MATERIAL SHOWN
□ □ □
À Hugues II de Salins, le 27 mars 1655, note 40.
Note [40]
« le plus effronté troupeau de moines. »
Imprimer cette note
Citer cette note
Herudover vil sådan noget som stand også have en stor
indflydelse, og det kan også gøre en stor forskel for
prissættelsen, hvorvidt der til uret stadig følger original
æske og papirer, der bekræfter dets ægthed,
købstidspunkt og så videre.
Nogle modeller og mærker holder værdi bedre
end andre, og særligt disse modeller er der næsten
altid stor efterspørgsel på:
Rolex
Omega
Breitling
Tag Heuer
□ □ □
TRY IT
Retype the lines above word for word, from the first one through the line containing "prissættelsen, hvorvidt der".

EXERCISE OUTPUT
À Hugues II de Salins, le 27 mars 1655, note 40.
Note [40]
« le plus effronté troupeau de moines. »
Imprimer cette note
Citer cette note
Herudover vil sådan noget som stand også have en stor
indflydelse, og det kan også gøre en stor forskel for
prissættelsen, hvorvidt der til uret stadig følger original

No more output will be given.